• _Document text_:
Subject Guides: Research data management: a practical guide: Describing your data

Why you should document your data

Good documentation:

helps you to understand your own data when you need to come back to it.
enables you to find and use your own data quickly and easily.
helps in the sharing of data with others - data repositories ask for documentation and/or metadata about the data for deposit.
provides context to minimise the risk of misunderstanding or misuse.
is essential to the longer term preservation of data as a record of provenance, licensing and access arrangements.
is required to make data FAIR:
- Findable: keywords, DOIs, controlled vocabularies, repository metadata standards, metadata exchange.
- Accessible: metadata is openly available (wherever possible) even if the data isn't.
- Interoperable: standards and controlled vocabularies.
- Reuseable: describing data - What? Why? When? Where? - so that others can understand it.

When

When should you create documentation?

You need to think about the documentation you might need for your data at an early stage of your project and while data collection and analysis is being carried out. It is much easier to record relevant information about your dataset when it is fresh in your memory to ensure that key details are not forgotten.

If you plan to deposit/share your data with a data repository, you should contact the repository in the early stages of your project to discuss their metadata and/or documentation requirements.

What

What should you document?

There are no hard and fast rules. You should aim to provide enough information so that someone working in your research field can understand and reuse the data without having to contact you. At a minimum, your documentation should include information on who created the data, how the data was gathered and used, and for what purpose.

Try to look at your data with a fresh pair of eyes and imagine trying to reuse it in five or 10 years time. Think about the level of information you might need in order to fully understand it.

The level and type of documentation you will need will depend on a number of factors:

Standards within your discipline or subject area. Identify metadata standards for your discipline using:
- Research Data Alliance Metadata standards catalog
- FAIRhsaring.org
The nature of your research and the types of data that you are creating or collecting
The reuse potential of your data. If you envisage your data being widely reused beyond the period of your research you may need a higher level of documentation to enable this.
The retention period for your research data. If your data is to be kept (and remain usable) for a long period it is more likely that as time progresses, more documentation will be required to make sense of it. Knowledge that we may assume today, may not be so obvious in twenty years time.

You understand your research data better than anyone else, so you are best placed to make the final decision about the level of documentation needed.

The UK Data Service Document your data web pages give more detail on documentation and metadata.

Where

Where should you record your documentation?

Documentation can be in any form that is appropriate to your research and the dataset it describes.

Documentation can be recorded:

in a readme file.
Include a readme file - a plain text file with the file name 'readme' to encourage users to read it before looking at the content - with your data.

Cornell University provides a Guide to writing "readme" style metadata. We provide a readme file template, an example of a generic readme template that you can download and use to document your data.

• _Task set_:
#1 Translate this sentence from the research data guide into Spanish: "You understand your research data better than anyone else, so you are best placed to make the final decision about the level of documentation needed."
#2 The research data guide names the properties that make data FAIR. List all of them.
#3 Carry on the research data guide, starting right after its last sentence.

• _Source material_:
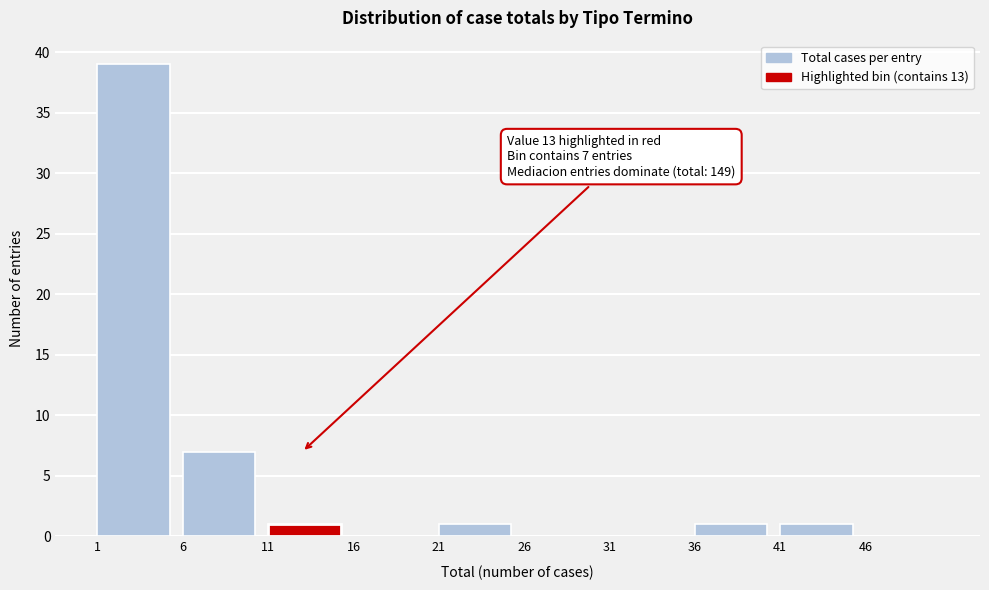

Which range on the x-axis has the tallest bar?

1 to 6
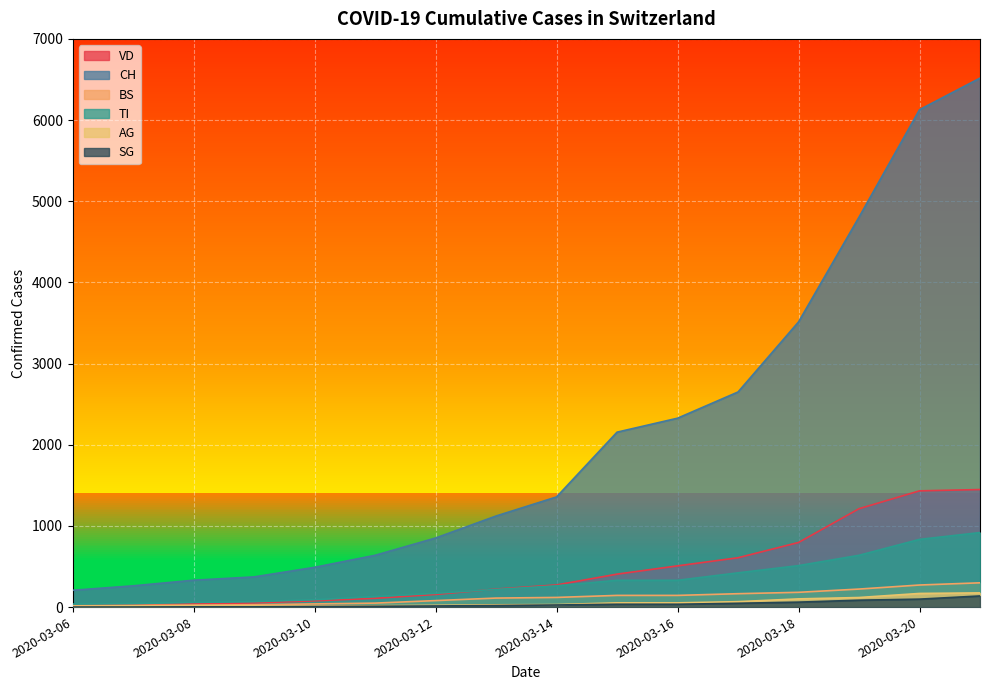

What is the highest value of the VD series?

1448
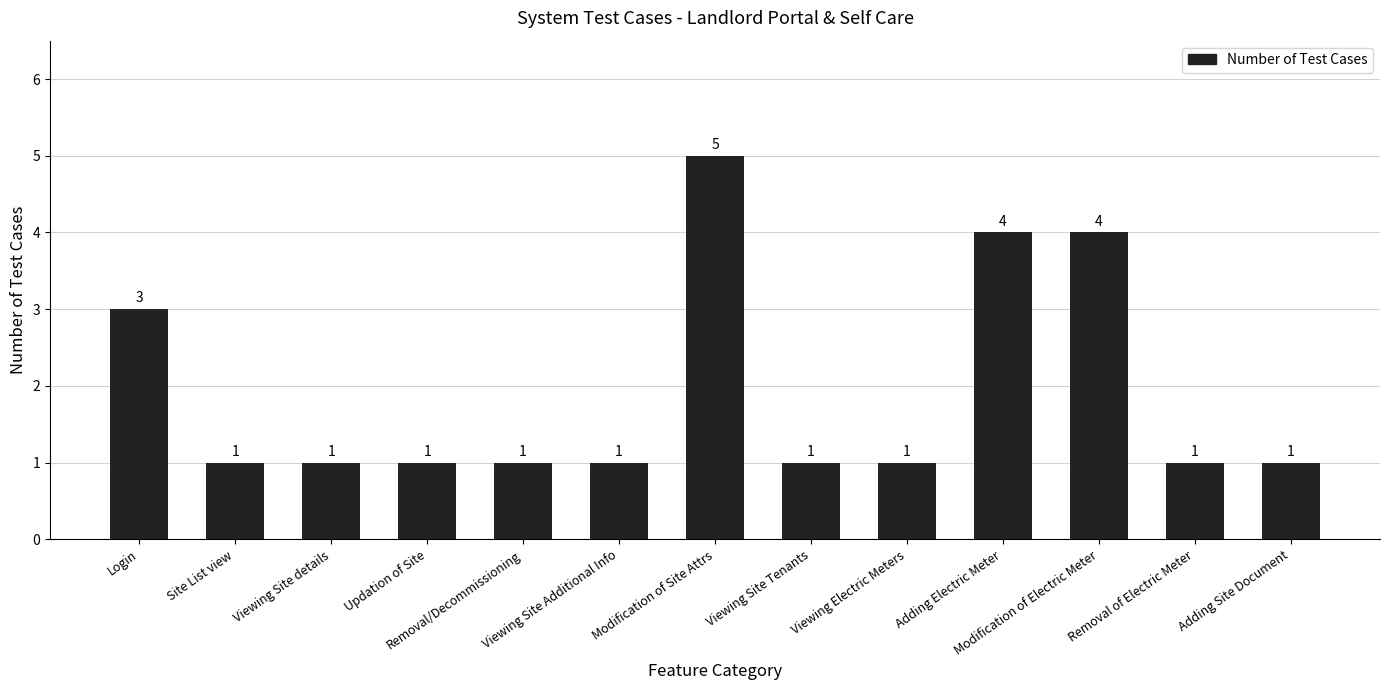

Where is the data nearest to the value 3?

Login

• _Per-task answers_:
#1 Usted comprende sus datos de investigación mejor que nadie, por lo que está en la mejor posición para tomar la decisión final sobre el nivel de documentación necesario.

#2 Findable, Accessible, Interoperable, Reuseable

#3
within the data file.
Providing information within the file itself can be a good solution if the information is needed to correctly interpret a file or a database, and some file formats allow the recording of information in addition to the data content.

Examples: comments in code, a separate sheet explaining all variables in an Excel file, Waveform audio .wav can be tagged with metadata and metadata can be embedded in the XMP format.
in the folder where the dataset is stored.
Store all documentation (e.g. electronic lab notebooks, protocols, methodology reports, an .xml file extracted from an instrument, annotations exported from NVivo) in the folder for the dataset. To aid navigation use a logical folder structure and meaningful file names.
in a separate metadata file.
In some disciplines special file formats or data structures have been developed to record supporting information.

For example, the UK Historic Environment Data Standard MIDAS Heritage, a cultural heritage standard for recording information on heritage assets (e.g. buildings, archaeological sites, artefacts).

Whatever form your documentation takes, you need to ensure that it is accessible alongside your data if anyone needs to use it to interpret your results. For example, a readme file - is typically - located at the root of your dataset.

Utrecht University: The ins and outs of metadata and data documentation

A video about metadata and documentation, with advice on integrating metadata into spreadsheets and an overview of the types of metadata.

Metadata (or data about data) is a structured and machine-readable description of data. Metadata often follows international standards that serve specific research disciplines, data types or purposes.

A good example of metadata are the bibliographic records on YorSearch, the University Library catalogue.

Data repositories expose descriptive metadata (title, creator, organisation, abstract, keywords etc.) e.g. the University exposes descriptive metadata about York datasets through the York Research Database.

Data can be described at different levels

Project-level documentation provides high-level information about the aims of the study, what the research questions were, methods of data collection, instruments used, how the data were processed, who collected the data and when, and how the data can be accessed.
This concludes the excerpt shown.